When does python choose to intern a string [duplicate]
>>> s1 = "spam"
>>> s2 = "spam"
>>> s1 is s2
True
>>> q = 'asdalksdjfla;ksdjf;laksdjfals;kdfjasl;fjasdf'
>>> r = 'asdalksdjfla;ksdjf;laksdjfals;kdfjasl;fjasdf'
>>> q is r
False
How many characters should have to s1 is s2
give False
? Where is limit? I.e., I am asking how long a string has to be before python starts making separate copies of it.
String interning is implementation specific and shouldn't be relied upon, use equality testing if you want to check two strings are identical.
If you want, for some bizarre reason, to force the comparison to be true then use the intern function:
>>> a = intern('12345678012345678901234567890qazwsxedcrfvtgbyhnujmikolp') >>> b = intern('12345678012345678901234567890qazwsxedcrfvtgbyhnujmikolp') >>> a is b True
Here is a piece of comment about interned string from CPython 2.5.0 source file (stringobject.h)

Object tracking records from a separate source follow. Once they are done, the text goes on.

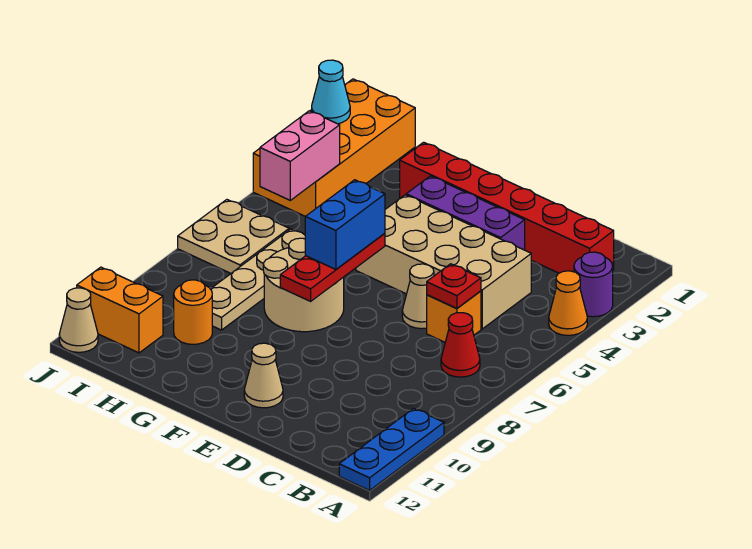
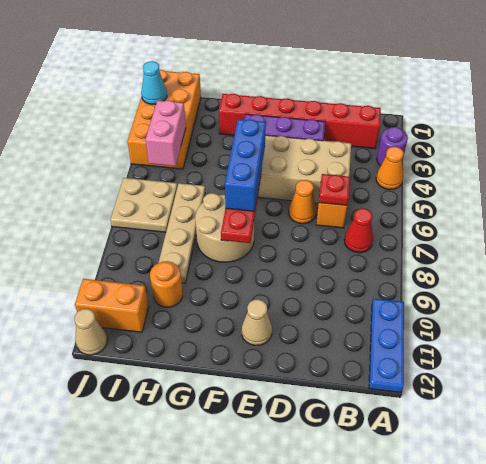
tan 1x1 cone [402,264,434,329] -> orange 1x1 cone [289,180,316,224]
blue 1x2 brick [305,180,385,270] -> blue 1x3 brick [225,119,266,211]

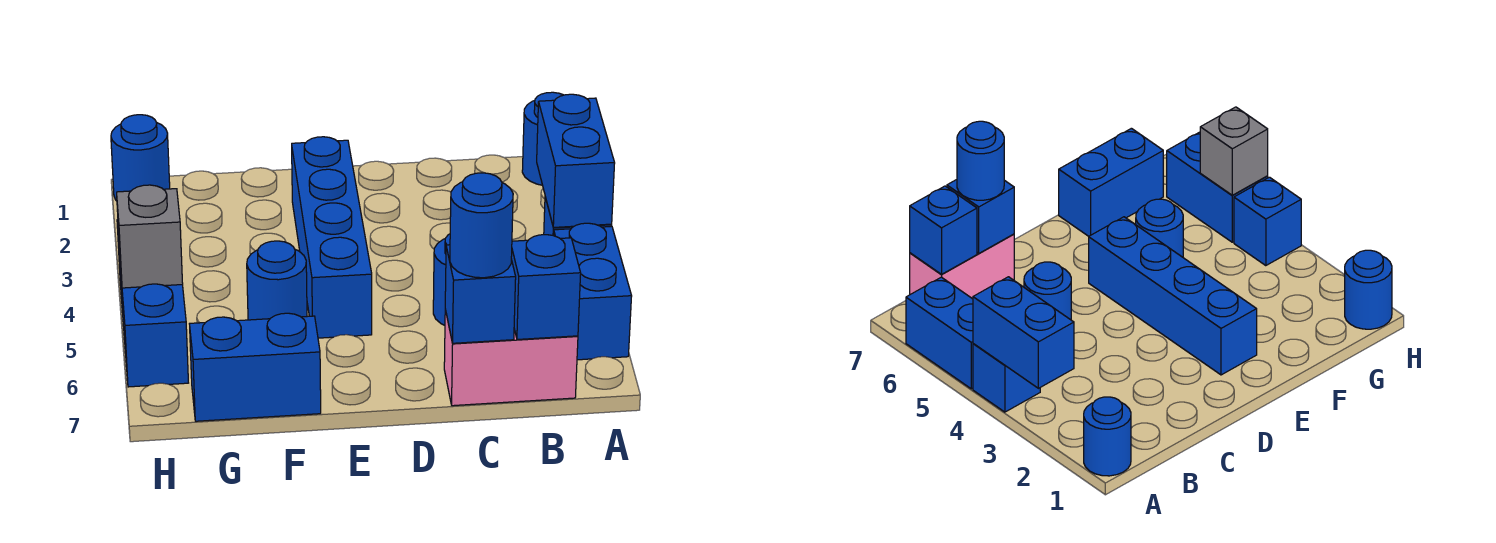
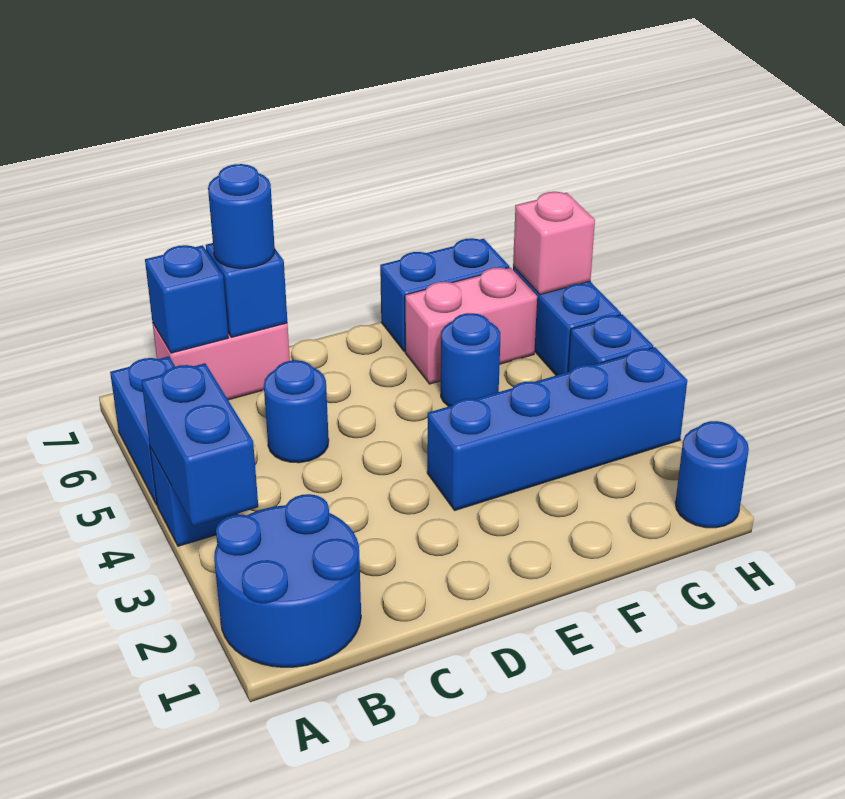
blue 1x1 round brick [522,92,563,185] -> blue 2x2 round brick [214,494,361,667]
blue 1x4 brick [292,137,372,338] -> blue 1x4 brick turned to [427,347,687,510]
none -> pink 1x2 brick [405,267,537,384]
grey 1x1 brick [117,185,183,288] -> none
none -> pink 1x1 brick [513,192,595,295]

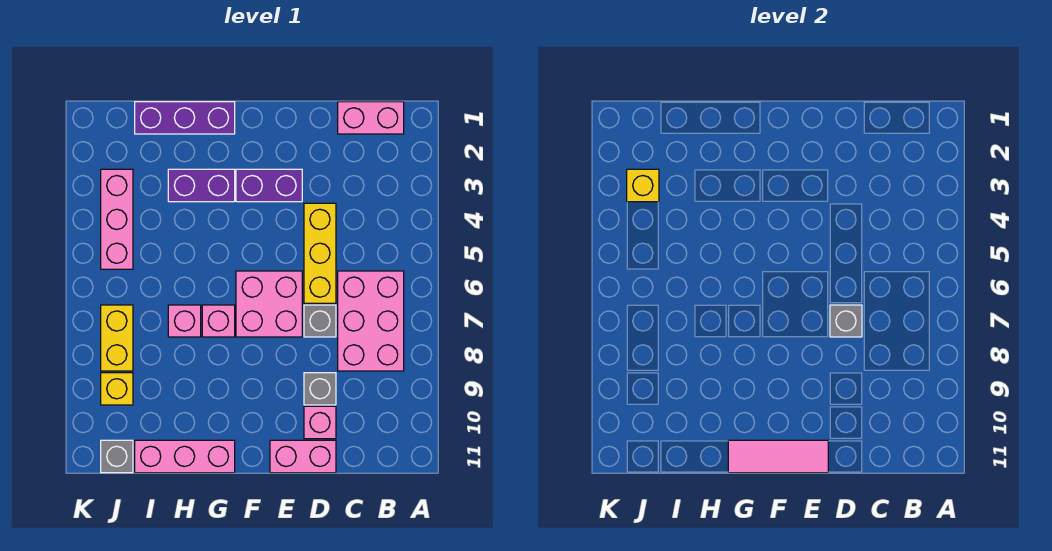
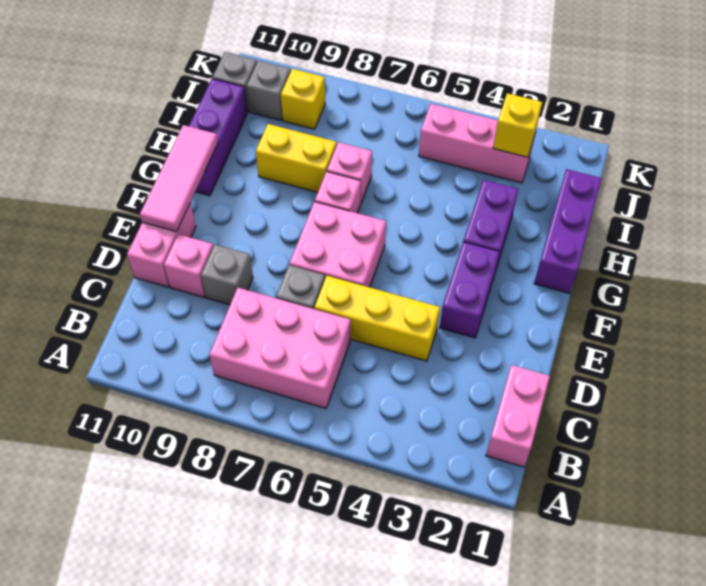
grey 1x1 brick [830,305,862,337] -> grey 1x1 brick moved to [246,60,291,121]
pink 1x3 brick [135,440,235,473] -> purple 1x3 brick [189,78,247,196]
yellow 1x2 brick [101,305,133,371] -> yellow 1x2 brick moved to [256,124,336,192]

/* ... ... This is generally restricted to strings that **"look like" Python identifiers**, although the intern() builtin can be used to force interning of any string ... ... */
Accordingly, strings contain only underscores, digits or alphabets will be interned. In your example, q
and ``r contain ;
, so they will not be interned.